Exercise brief: Which lines below include "schuljahreswechsel"? Copy them all.
————————
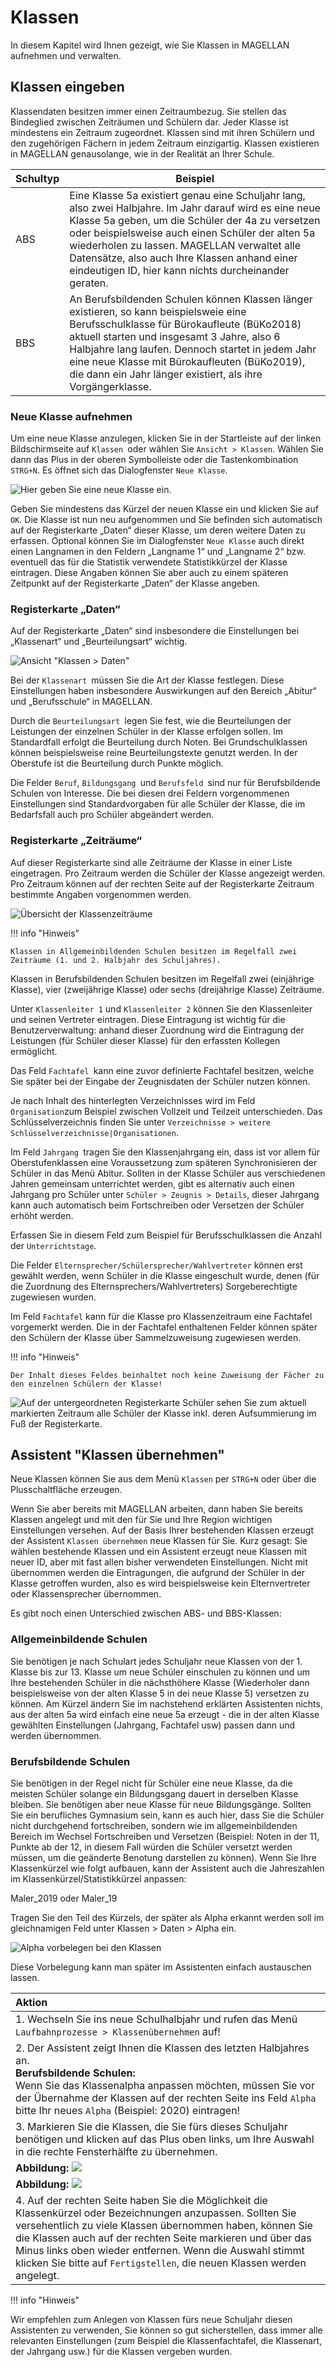 # Klassen

In diesem Kapitel wird Ihnen gezeigt, wie Sie Klassen in MAGELLAN aufnehmen und verwalten.

## Klassen eingeben

Klassendaten besitzen immer einen Zeitraumbezug. Sie stellen das Bindeglied zwischen Zeiträumen und Schülern dar. Jeder Klasse ist mindestens ein Zeitraum zugeordnet. Klassen sind mit ihren Schülern und den zugehörigen Fächern in jedem Zeitraum einzigartig.
Klassen existieren in MAGELLAN genausolange, wie in der Realität an Ihrer Schule. 

Schultyp|Beispiel
--|--
ABS|Eine Klasse 5a existiert genau eine Schuljahr lang, also zwei Halbjahre. Im Jahr darauf wird es eine neue Klasse 5a geben, um die Schüler der 4a zu versetzen oder beispielsweise auch einen Schüler der alten 5a wiederholen zu lassen. MAGELLAN verwaltet alle Datensätze, also auch Ihre Klassen anhand einer eindeutigen ID, hier kann nichts durcheinander geraten. 
BBS|An Berufsbildenden Schulen können Klassen länger existieren, so kann beispielsweie eine Berufsschulklasse für Bürokaufleute (BüKo2018) aktuell starten und insgesamt 3 Jahre, also 6 Halbjahre lang laufen. Dennoch startet in jedem Jahr eine neue Klasse mit Bürokaufleuten (BüKo2019), die dann ein Jahr länger existiert, als ihre Vorgängerklasse.

### Neue Klasse aufnehmen

Um eine neue Klasse anzulegen, klicken Sie in der Startleiste auf der linken Bildschirmseite auf `Klassen `oder wählen Sie `Ansicht > Klassen`. Wählen Sie dann das Plus in der oberen Symbolleiste oder die Tastenkombination `STRG+N`. Es öffnet sich das Dialogfenster `Neue Klasse`.

![Hier geben Sie eine neue Klasse ein.](/assets/images/klassen/lehrer.klassen_08neu.klasse.png)


Geben Sie mindestens das Kürzel der neuen Klasse ein und klicken Sie auf `OK`. Die Klasse ist nun neu aufgenommen und Sie befinden sich automatisch auf der Registerkarte „Daten“ dieser Klasse, um deren weitere Daten zu erfassen. Optional können Sie im Dialogfenster `Neue Klasse` auch direkt einen Langnamen in den Feldern „Langname 1“ und „Langname 2“ bzw. eventuell das für die Statistik verwendete Statistikkürzel der Klasse eintragen. Diese Angaben können Sie aber auch zu einem späteren Zeitpunkt auf der Registerkarte „Daten“ der Klasse angeben.

### Registerkarte „Daten“

Auf der Registerkarte „Daten“ sind insbesondere die Einstellungen bei „Klassenart“ und „Beurteilungsart“ wichtig.

![Ansicht "Klassen > Daten"](/assets/images/klassen/lehrer.klassen_09daten.png)


Bei der `Klassenart `müssen Sie die Art der Klasse festlegen. Diese Einstellungen haben insbesondere Auswirkungen auf den Bereich „Abitur“ und „Berufsschule“ in MAGELLAN. 

Durch die `Beurteilungsart `legen Sie fest, wie die Beurteilungen der Leistungen der einzelnen Schüler in der Klasse erfolgen sollen. Im Standardfall erfolgt die Beurteilung durch Noten. Bei Grundschulklassen können beispielsweise reine Beurteilungstexte genutzt werden. In der Oberstufe ist die Beurteilung durch Punkte möglich. 

Die Felder `Beruf`, `Bildungsgang `und `Berufsfeld `sind nur für Berufsbildende Schulen von Interesse. Die bei diesen drei Feldern vorgenommenen Einstellungen sind Standardvorgaben für alle Schüler der Klasse, die im Bedarfsfall auch pro Schüler abgeändert werden.

### Registerkarte „Zeiträume“

Auf dieser Registerkarte sind alle Zeiträume der Klasse in einer Liste eingetragen. Pro Zeitraum werden die Schüler der Klasse angezeigt werden. Pro Zeitraum können auf der rechten Seite auf der Registerkarte Zeitraum bestimmte Angaben vorgenommen werden.

![Übersicht der Klassenzeiträume](/assets/images/klassen/lehrer.klassen_10zeitraeume.png)


!!! info "Hinweis"

	Klassen in Allgemeinbildenden Schulen besitzen im Regelfall zwei Zeiträume (1. und 2. Halbjahr des Schuljahres).
Klassen in Berufsbildenden Schulen besitzen im Regelfall zwei (einjährige Klasse), vier (zweijährige Klasse) oder sechs (dreijährige Klasse) Zeiträume.

Unter `Klassenleiter 1` und `Klassenleiter 2` können Sie den Klassenleiter und seinen Vertreter eintragen. Diese Eintragung ist wichtig für die Benutzerverwaltung: anhand dieser Zuordnung wird die Eintragung der Leistungen (für Schüler dieser Klasse) für den erfassten Kollegen ermöglicht.

Das Feld `Fachtafel `kann eine zuvor definierte Fachtafel besitzen, welche Sie später bei der Eingabe der Zeugnisdaten der Schüler nutzen können.

Je nach Inhalt des hinterlegten Verzeichnisses wird im Feld `Organisation`zum Beispiel zwischen Vollzeit und Teilzeit unterschieden. Das Schlüsselverzeichnis finden Sie unter `Verzeichnisse > weitere Schlüsselverzeichnisse|Organisationen`.

Im Feld `Jahrgang `tragen Sie den Klassenjahrgang ein, dass ist vor allem für Oberstufenklassen eine Voraussetzung zum späteren Synchronisieren der Schüler in das Menü Abitur. Sollten in der Klasse Schüler aus verschiedenen Jahren gemeinsam unterrichtet werden, gibt es alternativ auch einen Jahrgang pro Schüler unter `Schüler > Zeugnis > Details`, dieser Jahrgang kann auch automatisch beim Fortschreiben oder Versetzen der Schüler erhöht werden.

Erfassen Sie in diesem Feld zum Beispiel für Berufsschulklassen die Anzahl der `Unterrichtstage`.

Die Felder `Elternsprecher/Schülersprecher/Wahlvertreter` können erst gewählt werden, wenn Schüler in die Klasse eingeschult wurde, denen (für die Zuordnung des Elternsprechers/Wahlvertreters) Sorgeberechtigte zugewiesen wurden.


Im Feld `Fachtafel` kann für die Klasse pro Klassenzeitraum eine Fachtafel vorgemerkt werden. Die in der Fachtafel enthaltenen Felder können später den Schülern der Klasse über Sammelzuweisung zugewiesen werden.

!!! info "Hinweis"

	Der Inhalt dieses Feldes beinhaltet noch keine Zuweisung der Fächer zu den einzelnen Schülern der Klasse!

![Auf der untergeordneten Registerkarte Schüler sehen Sie zum aktuell markierten Zeitraum alle Schüler der Klasse inkl. deren Aufsummierung im Fuß der Registerkarte.](/assets/images/klassen/lehrer.klassen_11zeitraeume2.png)

## Assistent "Klassen übernehmen"

Neue Klassen können Sie aus dem Menü `Klassen` per `STRG+N` oder über die Plusschaltfläche erzeugen.

Wenn Sie aber bereits mit MAGELLAN arbeiten, dann haben Sie bereits Klassen angelegt und mit den für Sie und Ihre Region wichtigen Einstellungen versehen. Auf der Basis Ihrer bestehenden Klassen erzeugt der Assistent `Klassen übernehmen` neue Klassen für Sie. Kurz gesagt: Sie wählen bestehende Klassen und ein Assistent erzeugt neue Klassen mit neuer ID, aber mit fast allen bisher verwendeten Einstellungen.
Nicht mit übernommen werden die Eintragungen, die aufgrund der Schüler in der Klasse getroffen wurden, also es wird beispielsweise kein Elternvertreter oder Klassensprecher übernommen.

Es gibt noch einen Unterschied zwischen ABS- und BBS-Klassen:

### Allgemeinbildende Schulen

Sie benötigen je nach Schulart jedes Schuljahr neue Klassen von der 1. Klasse bis zur 13. Klasse um neue Schüler einschulen zu können und um Ihre bestehenden Schüler in die nächsthöhere Klasse (Wiederholer dann beispielsweise von der alten Klasse 5 in dei neue Klasse 5) versetzen zu können. Am Kürzel ändern Sie im nachstehend erklärten Assistenten nichts, aus der alten 5a wird einfach eine neue 5a erzeugt - die in der alten Klasse gewählten Einstellungen (Jahrgang, Fachtafel usw) passen dann und werden übernommen.

### Berufsbildende Schulen

Sie benötigen in der Regel nicht für Schüler eine neue Klasse, da die meisten Schüler solange ein Bildungsgang dauert in derselben Klasse bleiben. Sie benötigen aber neue Klasse für neue Bildungsgänge. Sollten Sie ein berufliches Gymnasium sein, kann es auch hier, dass Sie die Schüler nicht durchgehend fortschreiben, sondern wie im allgemeinbildenden Bereich im Wechsel Fortschreiben und Versetzen (Beispiel: Noten in der 11, Punkte ab der 12, in diesem Fall würden die Schüler versetzt werden müssen, um die geänderte Benotung darstellen zu können).
Wenn Sie Ihre Klassenkürzel wie folgt aufbauen, kann der Assistent auch die Jahreszahlen im Klassenkürzel/Statistikkürzel anpassen:

Maler_2019 oder Maler_19

Tragen Sie den Teil des Kürzels, der später als Alpha erkannt werden soll im gleichnamigen Feld unter Klassen > Daten > Alpha ein.

![Alpha vorbelegen bei den Klassen](/assets/images/schuljahreswechsel/klassen_uebernehmen01.png)

Diese Vorbelegung kann man später im Assistenten einfach austauschen lassen.

|Aktion|
|:--|
|1. Wechseln Sie ins neue Schulhalbjahr und rufen das Menü ``Laufbahnprozesse > Klassenübernehmen`` auf!|
|2. Der Assistent zeigt Ihnen die Klassen des letzten Halbjahres an. <br/>**Berufsbildende Schulen:**<br/>Wenn Sie das Klassenalpha anpassen möchten, müssen Sie vor der Übernahme der Klassen auf der rechten Seite ins Feld `Alpha` bitte Ihr neues `Alpha` (Beispiel: 2020) eintragen!|
|3. Markieren Sie die Klassen, die Sie fürs dieses Schuljahr benötigen und klicken auf das Plus oben links, um Ihre Auswahl in die rechte Fensterhälfte zu übernehmen.|
|**Abbildung:** <img src=/assets/images/schuljahreswechsel/klassen_uebernehmen02.png>|
|**Abbildung:** <img src=/assets/images/schuljahreswechsel/klassen_uebernehmen03.png>|
|4. Auf der rechten Seite haben Sie die Möglichkeit die Klassenkürzel oder Bezeichnungen anzupassen. Sollten Sie versehentlich zu viele Klassen übernommen haben, können Sie die Klassen auch auf der rechten Seite markieren und über das Minus links oben wieder entfernen. Wenn die Auswahl stimmt klicken Sie bitte auf `Fertigstellen`, die neuen Klassen werden angelegt.|

!!! info "Hinweis"

  Wir empfehlen zum Anlegen von Klassen fürs neue Schuljahr diesen Assistenten zu verwenden, Sie können so gut sicherstellen, dass immer alle relevanten Einstellungen (zum Beispiel die Klassenfachtafel, die Klassenart, der Jahrgang usw.) für die Klassen vergeben wurden.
————————
Answer space:
![Alpha vorbelegen bei den Klassen](/assets/images/schuljahreswechsel/klassen_uebernehmen01.png)
|**Abbildung:** <img src=/assets/images/schuljahreswechsel/klassen_uebernehmen02.png>|
|**Abbildung:** <img src=/assets/images/schuljahreswechsel/klassen_uebernehmen03.png>|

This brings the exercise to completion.